Image source: NY Times

Select museums around the world (Museum of Modern Art in New York, the Los Angeles County Museum of Art and Stedelijk Museum in Amsterdam, for example) have already implemented AR to enhance the experience of the whole museum itself. Visitors of one of these museums could download the implemented AR app and have a virtual tour guide with them in their phones, point their phones around the museum space to reveal how the space looked at a given era, view hidden digital artwork in addition to the physical art, and more. (information source: NY Times)  Rejecting AR technology while visiting one of these museums would be to deny oneself of the full experience.

For me, though, using AR as a virtual tour guide and to display some hidden images isn’t very exciting. I want more innovative uses of AR in art, like Sander Veenhof’s Biggar, the world’s largest “interactive AR sculpture which grows one virtual meter a day out into the universe and has been viewed in over 100 countries. It covers the earth with 7,463,185,678 virtual blocks whose color you can change in their entirety using the Layar app on your smartphone.” (quote source: The Creators Project). Not only is Biggar interactive, it redefines the space between art and the rest of the world.

Even most AR art function within the bounds of traditional dynamic between artwork and its viewer, meaning the art exists in the direction of the gaze (or rather where the smart phone is pointed). But Biggar surrounds us, engulfs us, whether we know it or not, whether we’d like it or not. The phone can be pointed in any direction to display it, but the screen only displays a small part of it. We have to be content with knowing that we can never get a full view of the artwork, which is continually growing. We are immersed in the art and can’t step back from it. Those who are aware of it can interact with it. The rest move about within it, unaware of what’s going on around them. The allegorical implications of Biggar are endless, just like the potential for AR art in the future.

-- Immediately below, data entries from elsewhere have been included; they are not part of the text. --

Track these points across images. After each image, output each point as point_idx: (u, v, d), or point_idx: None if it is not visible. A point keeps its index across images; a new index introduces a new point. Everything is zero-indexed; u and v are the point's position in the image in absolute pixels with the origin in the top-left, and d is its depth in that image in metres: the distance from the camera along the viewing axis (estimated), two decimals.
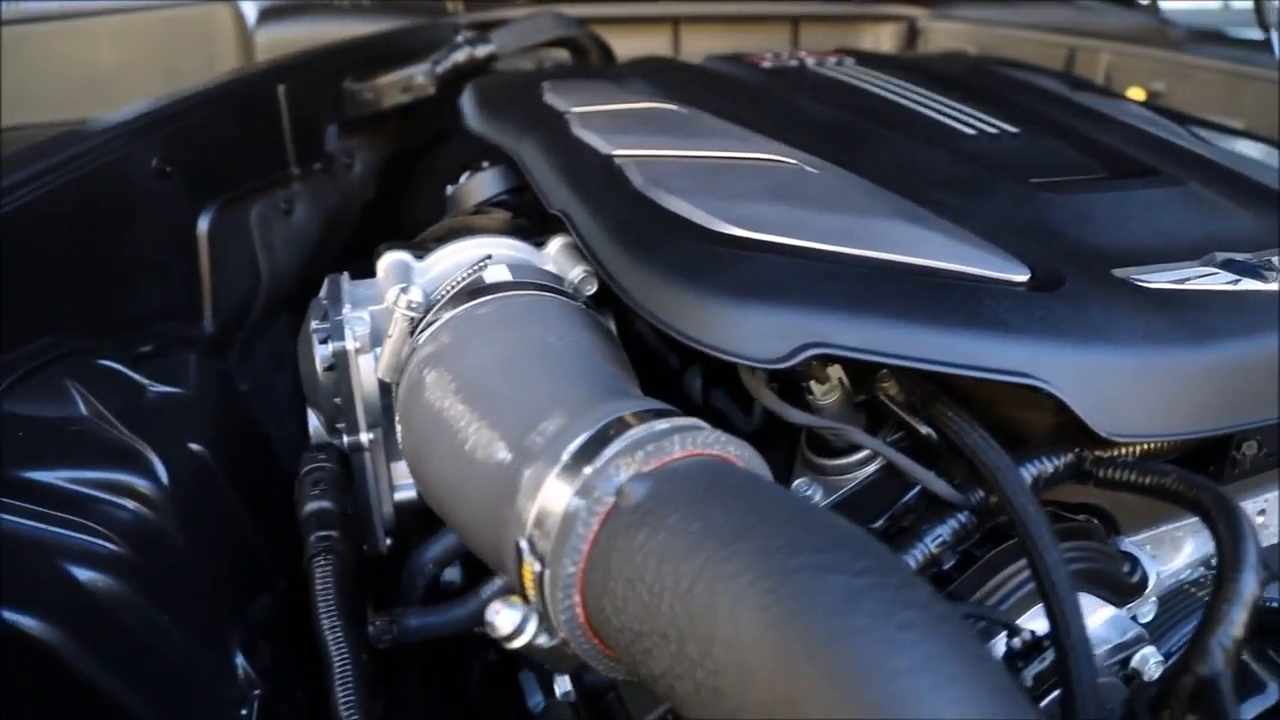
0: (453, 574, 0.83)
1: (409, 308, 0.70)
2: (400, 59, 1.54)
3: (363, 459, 0.78)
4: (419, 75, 1.50)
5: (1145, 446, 0.63)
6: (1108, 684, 0.62)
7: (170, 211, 1.09)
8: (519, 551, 0.50)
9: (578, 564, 0.47)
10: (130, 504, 0.75)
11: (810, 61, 1.36)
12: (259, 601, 0.85)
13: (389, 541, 0.81)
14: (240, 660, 0.79)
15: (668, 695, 0.43)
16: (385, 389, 0.76)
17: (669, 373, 0.93)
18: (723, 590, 0.40)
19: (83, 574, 0.70)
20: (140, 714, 0.70)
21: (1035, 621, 0.61)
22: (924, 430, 0.65)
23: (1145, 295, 0.64)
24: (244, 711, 0.77)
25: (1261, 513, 0.77)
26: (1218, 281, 0.67)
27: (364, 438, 0.77)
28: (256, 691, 0.78)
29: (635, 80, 1.22)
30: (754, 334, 0.57)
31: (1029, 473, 0.60)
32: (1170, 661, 0.65)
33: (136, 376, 0.84)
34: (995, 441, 0.58)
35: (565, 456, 0.50)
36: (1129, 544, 0.71)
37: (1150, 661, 0.64)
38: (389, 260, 0.81)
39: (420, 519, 0.80)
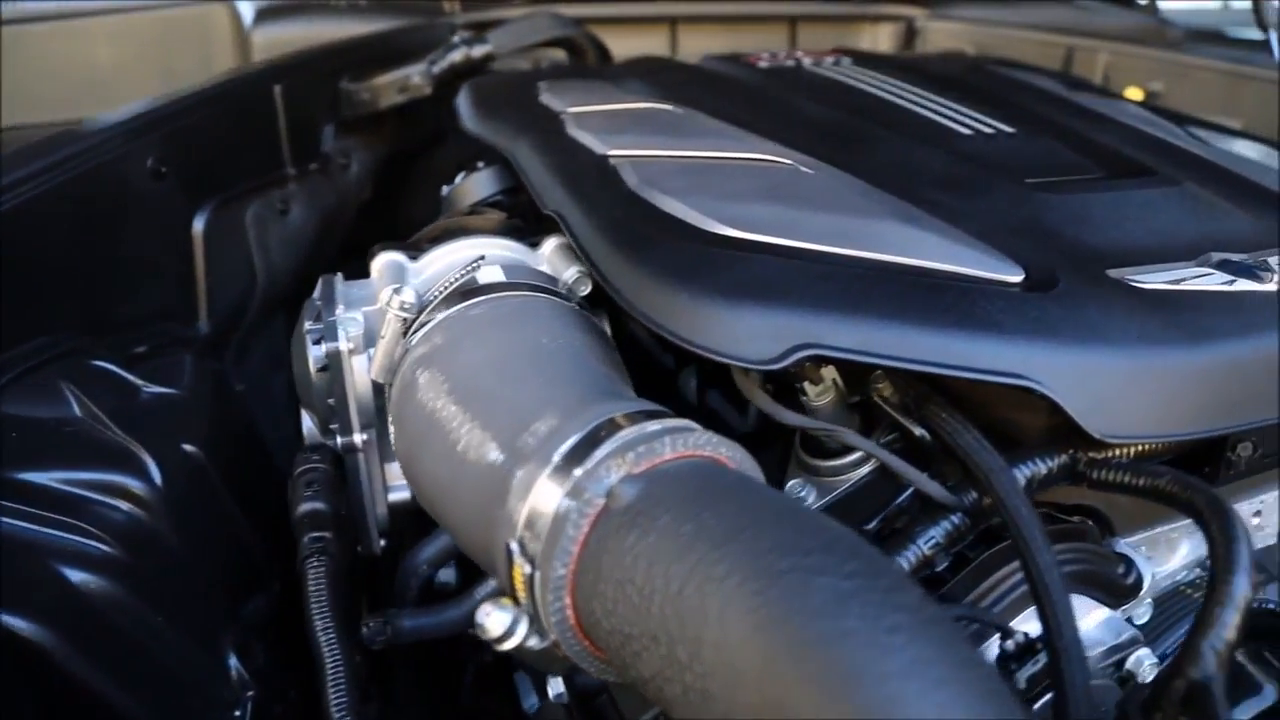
0: (447, 575, 0.83)
1: (402, 308, 0.70)
2: (397, 59, 1.53)
3: (356, 460, 0.78)
4: (415, 75, 1.50)
5: (1140, 448, 0.63)
6: (1101, 686, 0.62)
7: (166, 212, 1.09)
8: (509, 553, 0.50)
9: (568, 566, 0.47)
10: (123, 505, 0.75)
11: (807, 61, 1.36)
12: (253, 602, 0.85)
13: (383, 542, 0.81)
14: (234, 661, 0.78)
15: (657, 698, 0.43)
16: (379, 390, 0.76)
17: (665, 373, 0.92)
18: (712, 592, 0.40)
19: (75, 575, 0.70)
20: (133, 715, 0.69)
21: (1029, 624, 0.61)
22: (918, 431, 0.64)
23: (1140, 296, 0.64)
24: (237, 713, 0.77)
25: (1258, 514, 0.77)
26: (1213, 282, 0.66)
27: (357, 439, 0.77)
28: (250, 692, 0.78)
29: (631, 80, 1.22)
30: (746, 335, 0.57)
31: (1022, 474, 0.60)
32: (1165, 663, 0.65)
33: (131, 377, 0.84)
34: (989, 443, 0.58)
35: (556, 458, 0.50)
36: (1124, 545, 0.71)
37: (1145, 663, 0.64)
38: (383, 261, 0.81)
39: (414, 520, 0.80)
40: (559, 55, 1.82)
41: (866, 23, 2.35)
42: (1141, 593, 0.68)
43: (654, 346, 0.93)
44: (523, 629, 0.50)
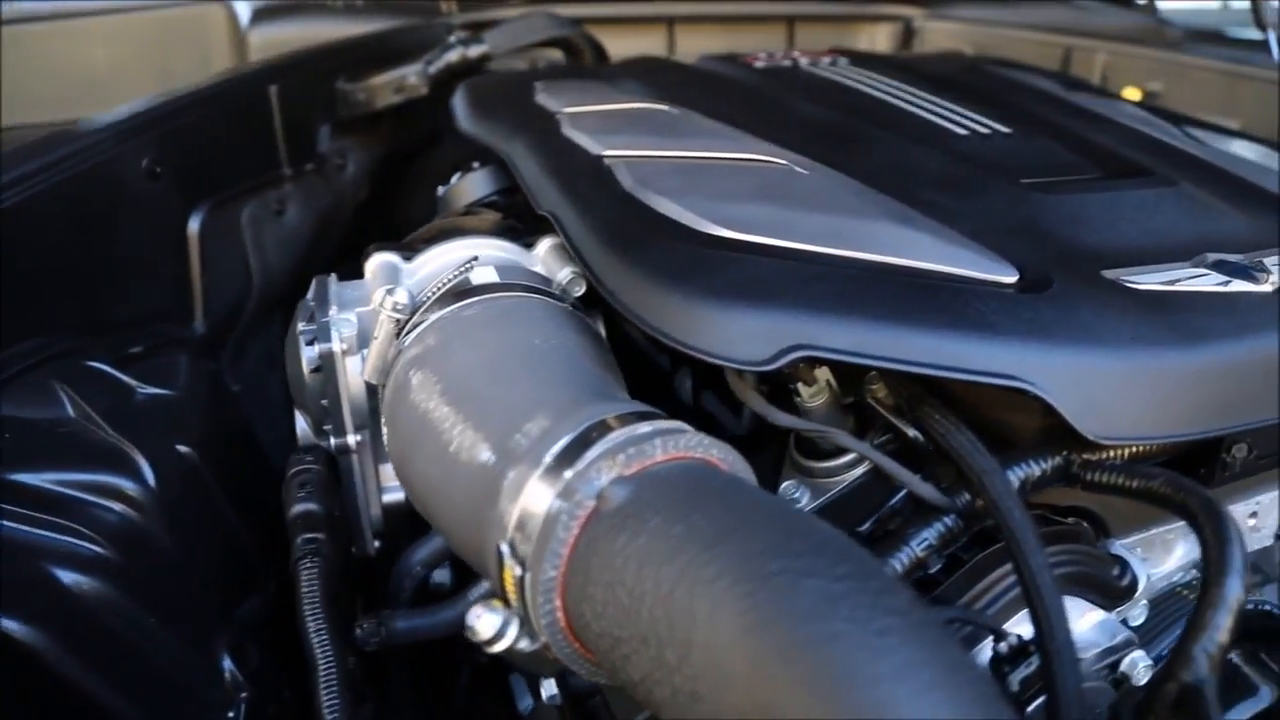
0: (442, 576, 0.83)
1: (394, 309, 0.70)
2: (393, 59, 1.53)
3: (350, 461, 0.78)
4: (412, 76, 1.50)
5: (1134, 449, 0.63)
6: (1095, 688, 0.62)
7: (161, 212, 1.08)
8: (500, 555, 0.49)
9: (558, 568, 0.46)
10: (117, 506, 0.75)
11: (804, 61, 1.36)
12: (247, 603, 0.85)
13: (377, 544, 0.81)
14: (228, 662, 0.78)
15: (647, 700, 0.43)
16: (372, 391, 0.76)
17: (660, 374, 0.92)
18: (702, 594, 0.40)
19: (68, 576, 0.69)
20: (126, 718, 0.69)
21: (1022, 626, 0.61)
22: (911, 433, 0.64)
23: (1134, 297, 0.64)
24: (231, 714, 0.77)
25: (1253, 515, 0.76)
26: (1208, 283, 0.66)
27: (351, 440, 0.77)
28: (244, 694, 0.78)
29: (628, 80, 1.22)
30: (740, 336, 0.57)
31: (1016, 476, 0.60)
32: (1160, 665, 0.65)
33: (125, 378, 0.84)
34: (982, 444, 0.58)
35: (548, 459, 0.50)
36: (1119, 547, 0.70)
37: (1139, 665, 0.63)
38: (377, 261, 0.80)
39: (408, 521, 0.79)
40: (555, 55, 1.82)
41: (865, 23, 2.34)
42: (1136, 594, 0.68)
43: (649, 348, 0.93)
44: (513, 631, 0.50)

AR artist Helen Papagiannis sees AR art “as a medium in its infancy, likening it to the beginning of film when Georges Méliès was wowing audiences with nothing more than the locomotion of a train, so too do AR exhibits look rudimentary.” (quote source: The Creators Project) As a rather jaded moviegoer who too often has come out of theaters saying “yeah, yeah, yeah, the special effects looked really cool and realistic, the direction was superb, the acting was… blah blah blah… whatever!,” I have sometimes envied Méliès’s audience, how wondrous it must have been to be part of the generation which witnessed the birth of a medium like film, to feel the excitement that must’ve radiated from theaters of that era. But now I get to witness the beginning of a similarly revolutionary medium: augmented reality art.